== WHAT THIS TASK INVOLVES ==
Each line from the first down to the one containing "immunohistochemistry (IHC) micrograph" should be returned exactly as it appears below.

+ + + +

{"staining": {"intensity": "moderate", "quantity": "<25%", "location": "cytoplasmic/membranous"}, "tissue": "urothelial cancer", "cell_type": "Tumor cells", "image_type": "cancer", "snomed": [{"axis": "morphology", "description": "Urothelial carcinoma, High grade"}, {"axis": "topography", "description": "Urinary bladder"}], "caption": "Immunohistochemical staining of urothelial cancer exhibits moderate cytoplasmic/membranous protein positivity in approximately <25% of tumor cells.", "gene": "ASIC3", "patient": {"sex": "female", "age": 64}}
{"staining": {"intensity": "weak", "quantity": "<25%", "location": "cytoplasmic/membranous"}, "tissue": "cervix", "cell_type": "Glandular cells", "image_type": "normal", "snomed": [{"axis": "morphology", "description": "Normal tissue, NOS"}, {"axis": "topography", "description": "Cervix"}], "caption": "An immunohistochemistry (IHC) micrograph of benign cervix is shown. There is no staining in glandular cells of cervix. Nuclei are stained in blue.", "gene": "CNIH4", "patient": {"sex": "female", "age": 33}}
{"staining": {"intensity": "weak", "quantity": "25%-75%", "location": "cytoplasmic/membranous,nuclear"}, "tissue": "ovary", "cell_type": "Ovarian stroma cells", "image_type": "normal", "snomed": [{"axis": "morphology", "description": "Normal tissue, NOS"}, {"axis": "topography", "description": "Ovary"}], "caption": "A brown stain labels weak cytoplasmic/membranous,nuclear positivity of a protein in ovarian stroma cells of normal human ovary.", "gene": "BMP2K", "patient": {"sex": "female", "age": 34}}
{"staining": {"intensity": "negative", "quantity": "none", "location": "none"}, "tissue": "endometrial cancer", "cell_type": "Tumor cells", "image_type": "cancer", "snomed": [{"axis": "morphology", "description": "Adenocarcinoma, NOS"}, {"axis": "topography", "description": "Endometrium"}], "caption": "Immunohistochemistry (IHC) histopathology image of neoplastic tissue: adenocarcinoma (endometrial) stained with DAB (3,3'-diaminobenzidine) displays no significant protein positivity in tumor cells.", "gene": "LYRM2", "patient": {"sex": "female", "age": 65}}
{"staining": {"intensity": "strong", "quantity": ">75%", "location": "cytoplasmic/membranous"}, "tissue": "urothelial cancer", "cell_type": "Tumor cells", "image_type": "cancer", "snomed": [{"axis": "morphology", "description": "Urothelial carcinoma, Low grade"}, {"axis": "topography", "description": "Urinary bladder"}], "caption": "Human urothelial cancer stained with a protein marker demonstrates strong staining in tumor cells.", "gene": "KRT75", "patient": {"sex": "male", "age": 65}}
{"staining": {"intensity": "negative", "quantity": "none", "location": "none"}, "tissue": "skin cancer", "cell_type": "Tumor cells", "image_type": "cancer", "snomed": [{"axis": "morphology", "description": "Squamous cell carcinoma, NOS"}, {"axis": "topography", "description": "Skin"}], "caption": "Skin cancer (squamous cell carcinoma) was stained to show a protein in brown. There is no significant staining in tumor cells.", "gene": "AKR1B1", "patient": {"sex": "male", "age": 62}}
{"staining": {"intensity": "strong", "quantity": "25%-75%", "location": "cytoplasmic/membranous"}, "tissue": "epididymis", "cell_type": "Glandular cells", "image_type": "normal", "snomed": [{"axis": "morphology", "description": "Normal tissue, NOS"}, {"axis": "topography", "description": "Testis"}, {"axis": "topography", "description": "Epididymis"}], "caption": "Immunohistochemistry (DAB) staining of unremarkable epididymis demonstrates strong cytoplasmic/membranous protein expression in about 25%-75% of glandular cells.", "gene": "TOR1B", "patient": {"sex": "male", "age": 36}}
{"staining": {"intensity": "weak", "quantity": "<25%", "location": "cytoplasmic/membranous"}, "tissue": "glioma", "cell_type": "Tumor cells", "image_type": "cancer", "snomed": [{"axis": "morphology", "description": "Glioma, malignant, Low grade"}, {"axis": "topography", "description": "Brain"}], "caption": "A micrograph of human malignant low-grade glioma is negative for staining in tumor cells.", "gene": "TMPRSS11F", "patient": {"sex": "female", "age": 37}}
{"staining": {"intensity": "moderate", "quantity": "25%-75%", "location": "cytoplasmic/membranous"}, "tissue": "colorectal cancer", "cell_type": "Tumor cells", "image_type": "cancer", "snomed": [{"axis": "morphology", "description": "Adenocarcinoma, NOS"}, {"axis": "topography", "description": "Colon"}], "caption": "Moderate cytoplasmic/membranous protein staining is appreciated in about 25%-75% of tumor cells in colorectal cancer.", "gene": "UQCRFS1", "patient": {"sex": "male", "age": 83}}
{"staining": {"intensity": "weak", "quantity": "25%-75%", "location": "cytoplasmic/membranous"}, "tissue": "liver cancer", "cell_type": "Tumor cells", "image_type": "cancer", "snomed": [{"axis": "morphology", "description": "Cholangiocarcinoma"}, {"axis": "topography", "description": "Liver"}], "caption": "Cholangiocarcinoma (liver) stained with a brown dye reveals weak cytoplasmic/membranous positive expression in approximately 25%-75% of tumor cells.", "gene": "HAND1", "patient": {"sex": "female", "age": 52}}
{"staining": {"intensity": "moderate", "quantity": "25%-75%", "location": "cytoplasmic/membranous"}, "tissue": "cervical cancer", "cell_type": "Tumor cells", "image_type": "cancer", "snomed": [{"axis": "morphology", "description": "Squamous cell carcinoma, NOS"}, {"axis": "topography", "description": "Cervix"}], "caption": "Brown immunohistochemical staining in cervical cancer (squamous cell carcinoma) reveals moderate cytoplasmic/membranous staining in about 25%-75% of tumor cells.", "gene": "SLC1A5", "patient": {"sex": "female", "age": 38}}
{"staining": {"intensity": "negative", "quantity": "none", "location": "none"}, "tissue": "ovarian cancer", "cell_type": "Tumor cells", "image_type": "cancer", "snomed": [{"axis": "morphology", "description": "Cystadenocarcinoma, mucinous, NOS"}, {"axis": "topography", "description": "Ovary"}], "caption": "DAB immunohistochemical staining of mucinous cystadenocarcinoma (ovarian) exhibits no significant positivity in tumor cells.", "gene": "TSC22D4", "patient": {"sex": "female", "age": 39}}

+ + + +

== SOLVED PROBLEM ==
{"staining": {"intensity": "moderate", "quantity": "<25%", "location": "cytoplasmic/membranous"}, "tissue": "urothelial cancer", "cell_type": "Tumor cells", "image_type": "cancer", "snomed": [{"axis": "morphology", "description": "Urothelial carcinoma, High grade"}, {"axis": "topography", "description": "Urinary bladder"}], "caption": "Immunohistochemical staining of urothelial cancer exhibits moderate cytoplasmic/membranous protein positivity in approximately <25% of tumor cells.", "gene": "ASIC3", "patient": {"sex": "female", "age": 64}}
{"staining": {"intensity": "weak", "quantity": "<25%", "location": "cytoplasmic/membranous"}, "tissue": "cervix", "cell_type": "Glandular cells", "image_type": "normal", "snomed": [{"axis": "morphology", "description": "Normal tissue, NOS"}, {"axis": "topography", "description": "Cervix"}], "caption": "An immunohistochemistry (IHC) micrograph of benign cervix is shown. There is no staining in glandular cells of cervix. Nuclei are stained in blue.", "gene": "CNIH4", "patient": {"sex": "female", "age": 33}}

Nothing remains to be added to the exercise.